COMMENTARY | When the New York Giants (0-3) travel to Arrowhead Stadium Sunday afternoon to face the Kansas City Chiefs (3-0), no one could have predicted that their records would be polar opposites of each other at this point in the season.
The Chiefs have already exceeded last season's win total by completely righting the wrongs that plagued the team in 2012.
Improved quarterback play, ball protection and a much better overall scheme -- especially on defense -- are all paving the way for a football rebirth in Kansas City. And continuing the positive makeover of the franchise with a victory over the Giants this week will all but spoil New York's chances at making the playoffs and could cause a huge ripple effect within that organization.
Since the AFL-NFL merger, only the San Diego Chargers -- who capped off the 1992 season with an 11-1 stretch -- went on to reach the postseason following an 0-4 start to the year.
While the Giants are notoriously streaky, ending the season on a high-note seems to be their specialty.
New York began its Super Bowl season of 2007 with an 0-2 mark, only to finish with a 10-6 record and eventually take down the undefeated New England Patriots following an impressive playoff run. And their championship 2011 season saw the team sitting at 7-7 before reeling off six-consecutive victories, capping things off with another win over those same Patriots.

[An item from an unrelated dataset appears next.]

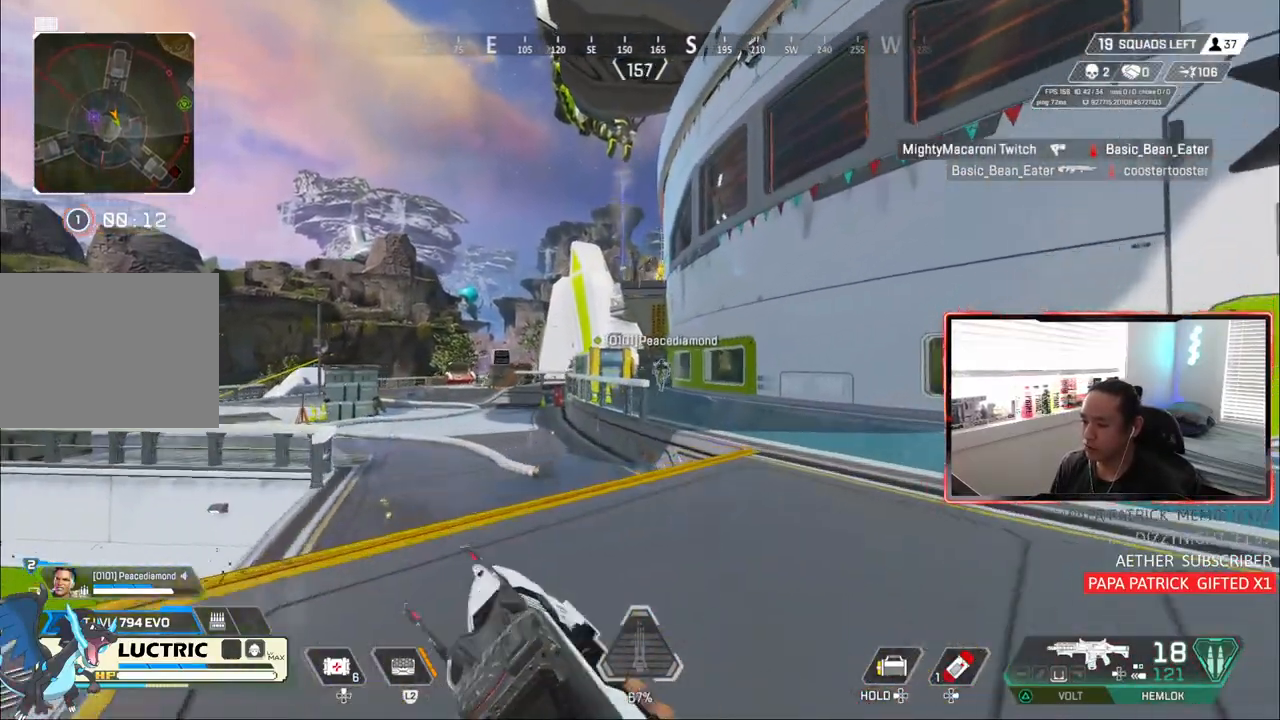
{"dt_ms": 500, "buttons": ["CROSS", "CIRCLE", "TRIANGLE"], "left_stick": "center", "right_stick": "center", "events": [[233, "CIRCLE", "down"], [400, "left_stick", "center"], [500, "CROSS", "down"], [500, "TRIANGLE", "down"]]}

It seems unlikely, however, that this Giants team will be able to turns things around in enough time to salvage their 2013 season (let alone a postseason berth) -- especially with their weaknesses playing into the strengths that Kansas City has exuded thus far.
The Chiefs lead the league in quarterback sacks (15) and turnover margin (plus-9), while the Giants have given up 11 sacks (tied for second most) and have a minus-9 turnover margin (tied for the worst total).
These two areas are likely to decide a game between two (perceivably) equally talented teams that are headed in the wrong direction.
Kansas City has the look of an organization in complete control, while New York is unraveling at the seams -- highlighted by last week's 38-0 drubbing at the hands of the Carolina Panthers.
Head coach Tom Coughlin is confident that his group will pick up the pieces of an almost broken season, but did challenge his team to make the necessary strides.
"We don't finger point, we don't blame anybody. There's no excuse for what happened. We are a team, and I think the stressing of remembering that even in a situation such as yesterday's (Sunday's) game was very important…I can give you a laundry list of things. We talked last week about playing four quarters. That still is there. We talked last week about supporting and being in harmony with one another. That's not there, or that has to happen. I think you get the response you want to get off the sideline when people make plays and they rally around each other."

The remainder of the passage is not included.